Ryder, a Class of 1980 LHS alumnus, began his presentation by sharing how he overcame difficulties in school; he dropped out of college seven times before he achieved his dream of becoming a police officer and rising through the ranks to eventually become police commissioner. He also shared how he managed the rising debates surrounding law enforcement in the previous two years – namely the opposing Black Lives Matter and Blue Lives Matter organizations – by giving protestors the opportunity to share their feelings and promoting conversations about justice and equality in Nassau County. 

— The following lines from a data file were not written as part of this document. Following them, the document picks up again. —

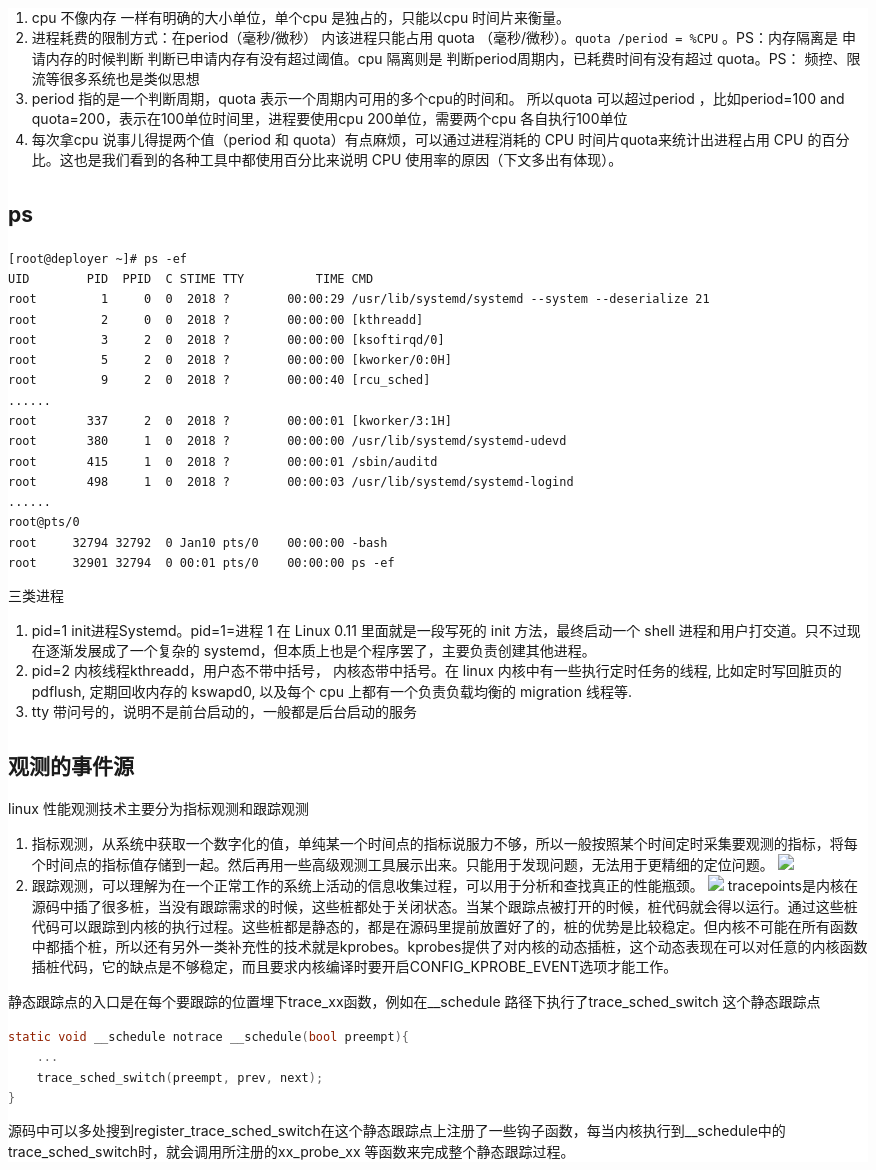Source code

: 1. cpu 不像内存 一样有明确的大小单位，单个cpu 是独占的，只能以cpu 时间片来衡量。
2. 进程耗费的限制方式：在period（毫秒/微秒） 内该进程只能占用 quota （毫秒/微秒）。`quota /period = %CPU` 。PS：内存隔离是 申请内存的时候判断 判断已申请内存有没有超过阈值。cpu 隔离则是 判断period周期内，已耗费时间有没有超过 quota。PS： 频控、限流等很多系统也是类似思想
3. period 指的是一个判断周期，quota 表示一个周期内可用的多个cpu的时间和。 所以quota 可以超过period ，比如period=100 and  quota=200，表示在100单位时间里，进程要使用cpu 200单位，需要两个cpu 各自执行100单位
4. 每次拿cpu 说事儿得提两个值（period 和 quota）有点麻烦，可以通过进程消耗的 CPU 时间片quota来统计出进程占用 CPU 的百分比。这也是我们看到的各种工具中都使用百分比来说明 CPU 使用率的原因（下文多出有体现）。

## ps

```
[root@deployer ~]# ps -ef
UID        PID  PPID  C STIME TTY          TIME CMD
root         1     0  0  2018 ?        00:00:29 /usr/lib/systemd/systemd --system --deserialize 21
root         2     0  0  2018 ?        00:00:00 [kthreadd]
root         3     2  0  2018 ?        00:00:00 [ksoftirqd/0]
root         5     2  0  2018 ?        00:00:00 [kworker/0:0H]
root         9     2  0  2018 ?        00:00:40 [rcu_sched]
......
root       337     2  0  2018 ?        00:00:01 [kworker/3:1H]
root       380     1  0  2018 ?        00:00:00 /usr/lib/systemd/systemd-udevd
root       415     1  0  2018 ?        00:00:01 /sbin/auditd
root       498     1  0  2018 ?        00:00:03 /usr/lib/systemd/systemd-logind
......
root@pts/0
root     32794 32792  0 Jan10 pts/0    00:00:00 -bash
root     32901 32794  0 00:01 pts/0    00:00:00 ps -ef
```

三类进程

1. pid=1 init进程Systemd。pid=1=进程 1 在 Linux 0.11 里面就是一段写死的 init 方法，最终启动一个 shell 进程和用户打交道。只不过现在逐渐发展成了一个复杂的 systemd，但本质上也是个程序罢了，主要负责创建其他进程。
2. pid=2 内核线程kthreadd，用户态不带中括号， 内核态带中括号。在 linux 内核中有一些执行定时任务的线程, 比如定时写回脏页的 pdflush, 定期回收内存的 kswapd0, 以及每个 cpu 上都有一个负责负载均衡的 migration 线程等.
3. tty 带问号的，说明不是前台启动的，一般都是后台启动的服务

## 观测的事件源

linux 性能观测技术主要分为指标观测和跟踪观测
1. 指标观测，从系统中获取一个数字化的值，单纯某一个时间点的指标说服力不够，所以一般按照某个时间定时采集要观测的指标，将每个时间点的指标值存储到一起。然后再用一些高级观测工具展示出来。只能用于发现问题，无法用于更精细的定位问题。
    ![](/public/upload/container/linux_metric.png)
2. 跟踪观测，可以理解为在一个正常工作的系统上活动的信息收集过程，可以用于分析和查找真正的性能瓶颈。
    ![](/public/upload/container/linux_trace.png)
    tracepoints是内核在源码中插了很多桩，当没有跟踪需求的时候，这些桩都处于关闭状态。当某个跟踪点被打开的时候，桩代码就会得以运行。通过这些桩代码可以跟踪到内核的执行过程。这些桩都是静态的，都是在源码里提前放置好了的，桩的优势是比较稳定。但内核不可能在所有函数中都插个桩，所以还有另外一类补充性的技术就是kprobes。kprobes提供了对内核的动态插桩，这个动态表现在可以对任意的内核函数插桩代码，它的缺点是不够稳定，而且要求内核编译时要开启CONFIG_KPROBE_EVENT选项才能工作。

静态跟踪点的入口是在每个要跟踪的位置埋下trace_xx函数，例如在__schedule 路径下执行了trace_sched_switch 这个静态跟踪点
```c
static void __schedule notrace __schedule(bool preempt){
    ...
    trace_sched_switch(preempt, prev, next);
}
```
源码中可以多处搜到register_trace_sched_switch在这个静态跟踪点上注册了一些钩子函数，每当内核执行到__schedule中的trace_sched_switch时，就会调用所注册的xx_probe_xx 等函数来完成整个静态跟踪过程。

Ryder introduced the topic of drug abuse by sharing some of the personal encounters with addiction he has experienced in his career. He has been a longtime mentor for Jakeem Pratt, a man born to an addict mother and dealer father, who is now a police officer himself. Ryder was on the scene after Natalie Ciappa, a young woman who died after she overdosed at a house party in Seaford in 2008. These stories hit close to home for the LHS community. 

“Hearing stories that happened to young people close to Lynbrook made the presentation more relatable and impactful,” said junior Hannah Seideman.

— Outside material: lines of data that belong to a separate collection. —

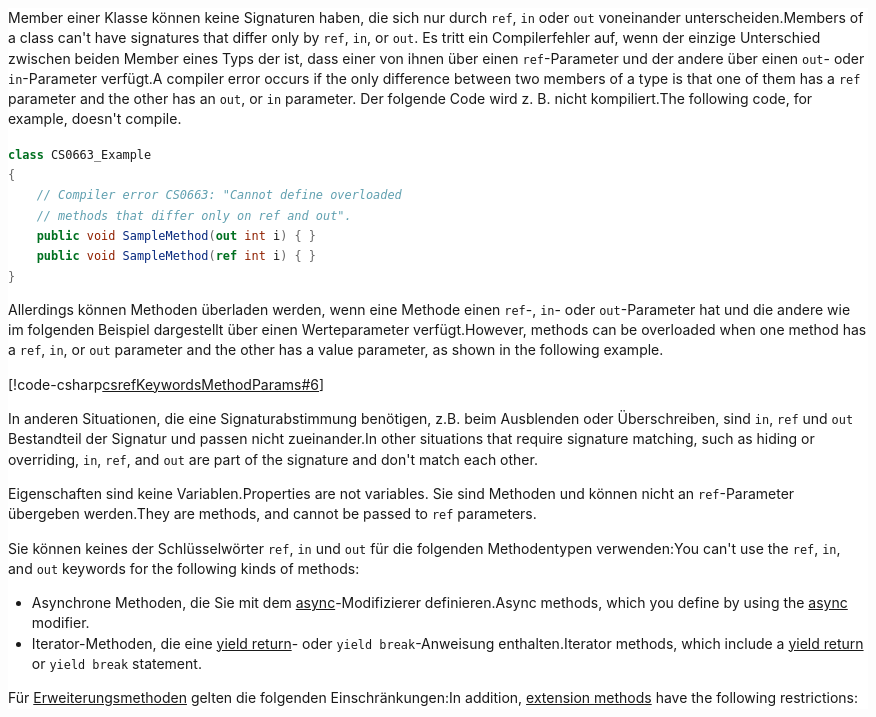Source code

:<span data-ttu-id="73f07-125">Member einer Klasse können keine Signaturen haben, die sich nur durch `ref`, `in` oder `out` voneinander unterscheiden.</span><span class="sxs-lookup"><span data-stu-id="73f07-125">Members of a class can't have signatures that differ only by `ref`, `in`, or `out`.</span></span> <span data-ttu-id="73f07-126">Es tritt ein Compilerfehler auf, wenn der einzige Unterschied zwischen beiden Member eines Typs der ist, dass einer von ihnen über einen `ref`-Parameter und der andere über einen `out`- oder `in`-Parameter verfügt.</span><span class="sxs-lookup"><span data-stu-id="73f07-126">A compiler error occurs if the only difference between two members of a type is that one of them has a `ref` parameter and the other has an `out`, or `in` parameter.</span></span> <span data-ttu-id="73f07-127">Der folgende Code wird z. B. nicht kompiliert.</span><span class="sxs-lookup"><span data-stu-id="73f07-127">The following code, for example, doesn't compile.</span></span>  

```csharp
class CS0663_Example
{
    // Compiler error CS0663: "Cannot define overloaded
    // methods that differ only on ref and out".
    public void SampleMethod(out int i) { }
    public void SampleMethod(ref int i) { }
}
```

<span data-ttu-id="73f07-128">Allerdings können Methoden überladen werden, wenn eine Methode einen `ref`-, `in`- oder `out`-Parameter hat und die andere wie im folgenden Beispiel dargestellt über einen Werteparameter verfügt.</span><span class="sxs-lookup"><span data-stu-id="73f07-128">However, methods can be overloaded when one method has a `ref`, `in`, or `out` parameter and the other has a value parameter, as shown in the following example.</span></span>
  
[!code-csharp[csrefKeywordsMethodParams#6](~/samples/snippets/csharp/language-reference/keywords/in-ref-out-modifier/RefParameterModifier.cs#2)]
  
 <span data-ttu-id="73f07-129">In anderen Situationen, die eine Signaturabstimmung benötigen, z.B. beim Ausblenden oder Überschreiben, sind `in`, `ref` und `out` Bestandteil der Signatur und passen nicht zueinander.</span><span class="sxs-lookup"><span data-stu-id="73f07-129">In other situations that require signature matching, such as hiding or overriding, `in`, `ref`, and `out` are part of the signature and don't match each other.</span></span>  
  
 <span data-ttu-id="73f07-130">Eigenschaften sind keine Variablen.</span><span class="sxs-lookup"><span data-stu-id="73f07-130">Properties are not variables.</span></span> <span data-ttu-id="73f07-131">Sie sind Methoden und können nicht an `ref`-Parameter übergeben werden.</span><span class="sxs-lookup"><span data-stu-id="73f07-131">They are methods, and cannot be passed to `ref` parameters.</span></span>  
  
 <span data-ttu-id="73f07-132">Sie können keines der Schlüsselwörter `ref`, `in` und `out` für die folgenden Methodentypen verwenden:</span><span class="sxs-lookup"><span data-stu-id="73f07-132">You can't use the `ref`, `in`, and `out` keywords for the following kinds of methods:</span></span>  
  
- <span data-ttu-id="73f07-133">Asynchrone Methoden, die Sie mit dem [async](async.md)-Modifizierer definieren.</span><span class="sxs-lookup"><span data-stu-id="73f07-133">Async methods, which you define by using the [async](async.md) modifier.</span></span>  
- <span data-ttu-id="73f07-134">Iterator-Methoden, die eine [yield return](yield.md)- oder `yield break`-Anweisung enthalten.</span><span class="sxs-lookup"><span data-stu-id="73f07-134">Iterator methods, which include a [yield return](yield.md) or `yield break` statement.</span></span>

<span data-ttu-id="73f07-135">Für [Erweiterungsmethoden](../../programming-guide/classes-and-structs/extension-methods.md) gelten die folgenden Einschränkungen:</span><span class="sxs-lookup"><span data-stu-id="73f07-135">In addition, [extension methods](../../programming-guide/classes-and-structs/extension-methods.md) have the following restrictions:</span></span>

 Health teacher Deborah Debetta agreed. “It is great to hear the perspective of a professional who works directly with the issue in our community,” she said.

Ongoing education about drug safety is crucial in the teenage years. “We’re all curious by nature,” said Ryder in his presentation. “What’s the best way to avoid drugs? Doing what you’re doing right now. Paying attention.” 

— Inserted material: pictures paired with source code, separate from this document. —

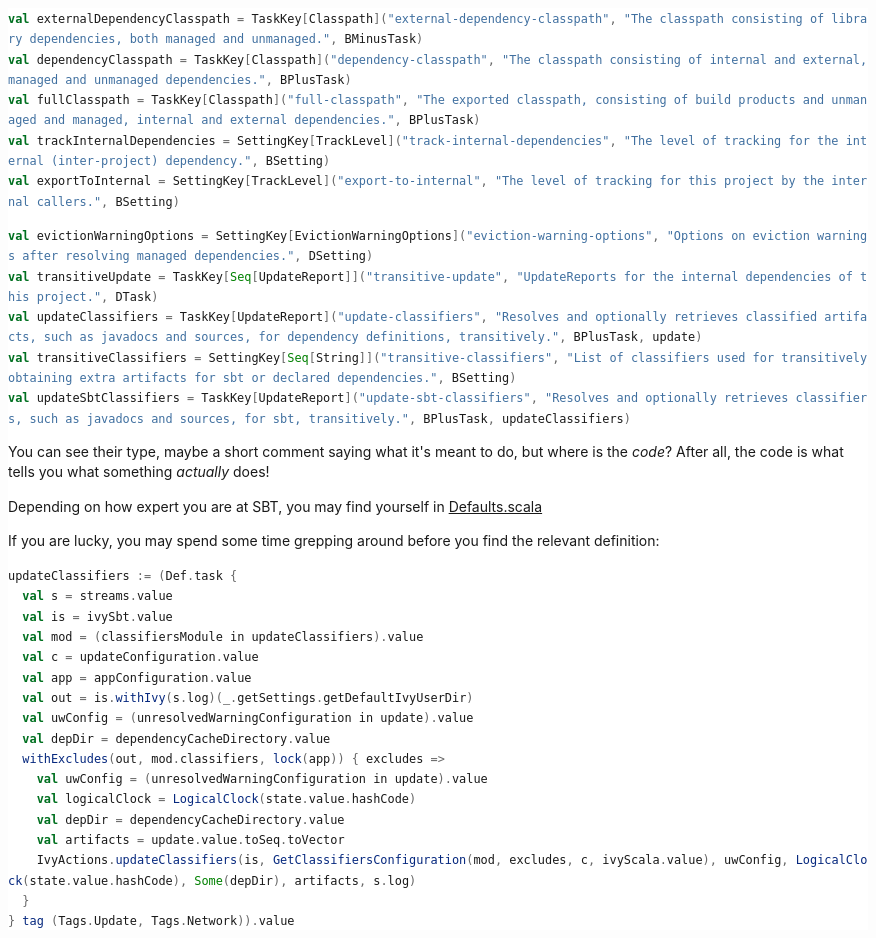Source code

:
 ```scala
val externalDependencyClasspath = TaskKey[Classpath]("external-dependency-classpath", "The classpath consisting of library dependencies, both managed and unmanaged.", BMinusTask)
val dependencyClasspath = TaskKey[Classpath]("dependency-classpath", "The classpath consisting of internal and external, managed and unmanaged dependencies.", BPlusTask)
val fullClasspath = TaskKey[Classpath]("full-classpath", "The exported classpath, consisting of build products and unmanaged and managed, internal and external dependencies.", BPlusTask)
val trackInternalDependencies = SettingKey[TrackLevel]("track-internal-dependencies", "The level of tracking for the internal (inter-project) dependency.", BSetting)
val exportToInternal = SettingKey[TrackLevel]("export-to-internal", "The level of tracking for this project by the internal callers.", BSetting)
```
```scala
val evictionWarningOptions = SettingKey[EvictionWarningOptions]("eviction-warning-options", "Options on eviction warnings after resolving managed dependencies.", DSetting)
val transitiveUpdate = TaskKey[Seq[UpdateReport]]("transitive-update", "UpdateReports for the internal dependencies of this project.", DTask)
val updateClassifiers = TaskKey[UpdateReport]("update-classifiers", "Resolves and optionally retrieves classified artifacts, such as javadocs and sources, for dependency definitions, transitively.", BPlusTask, update)
val transitiveClassifiers = SettingKey[Seq[String]]("transitive-classifiers", "List of classifiers used for transitively obtaining extra artifacts for sbt or declared dependencies.", BSetting)
val updateSbtClassifiers = TaskKey[UpdateReport]("update-sbt-classifiers", "Resolves and optionally retrieves classifiers, such as javadocs and sources, for sbt, transitively.", BPlusTask, updateClassifiers)
```

You can see their type, maybe a short comment saying what it's meant to do, but
where is the *code*? After all, the code is what tells you what something
*actually* does!

Depending on how expert you are at SBT, you may find yourself in
[Defaults.scala](https://www.scala-sbt.org/0.13/sxr/sbt/Defaults.scala.html)

If you are lucky, you may spend some time grepping around before you find the
relevant definition:

```scala
updateClassifiers := (Def.task {
  val s = streams.value
  val is = ivySbt.value
  val mod = (classifiersModule in updateClassifiers).value
  val c = updateConfiguration.value
  val app = appConfiguration.value
  val out = is.withIvy(s.log)(_.getSettings.getDefaultIvyUserDir)
  val uwConfig = (unresolvedWarningConfiguration in update).value
  val depDir = dependencyCacheDirectory.value
  withExcludes(out, mod.classifiers, lock(app)) { excludes =>
    val uwConfig = (unresolvedWarningConfiguration in update).value
    val logicalClock = LogicalClock(state.value.hashCode)
    val depDir = dependencyCacheDirectory.value
    val artifacts = update.value.toSeq.toVector
    IvyActions.updateClassifiers(is, GetClassifiersConfiguration(mod, excludes, c, ivyScala.value), uwConfig, LogicalClock(state.value.hashCode), Some(depDir), artifacts, s.log)
  }
} tag (Tags.Update, Tags.Network)).value
```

Debetta said she also believes that drug education is of the utmost importance. “It should be a major subject; we need ongoing support each year because the challenges and peer pressure that teenagers face are increasing,” she commented.

In Nassau County, most overdoses occur in people aged 18-25, and half of suicides in this age group are drug-related. Of those overdoses in young people, 90% are caused by the addition of fentanyl to another drug, such as OxyContin, Adderall, marijuana, or heroin. Fentanyl is a highly potent opioid that is added to drugs to make them stronger. 

Ryder explained that drugs have only gotten stronger over time: Heroin was 45% potent in the 1960s but is 92% potent today. This has increased competition between dealers to have the strongest drugs, thus contributing to the rise of fentanyl lacing. 

Fentanyl is so potent that the smallest trace of it in a single pill is enough to end someone’s life; with fentanyl, it is “one pill, one kill,” according to Ryder. He stressed the importance that overdosing is not always the result of a longtime addiction. Even a stressed-out college student taking non-prescription Adderall, an ADHD medication, for the first time could die instantly if that pill had been laced. When pills are crushed apart, laced with fentanyl, and put back together, the difference cannot be seen with the naked eye. Trying a pill from a friend at a party or a drug dealer “could be the last decision you ever make,” said Ryder. 

Ryder encouraged the student body to be smart and avoid drugs while acknowledging the reality that everyone will encounter them at some point in their lives. 

“We all have opportunities, and we all make choices,” Ryder said. 

Those choices could mean the difference between life and death when it comes to substance use. Ryder also reminded everyone that there are drug drop-off boxes at every police station in Nassau County where opioids can be disposed of properly, no questions asked.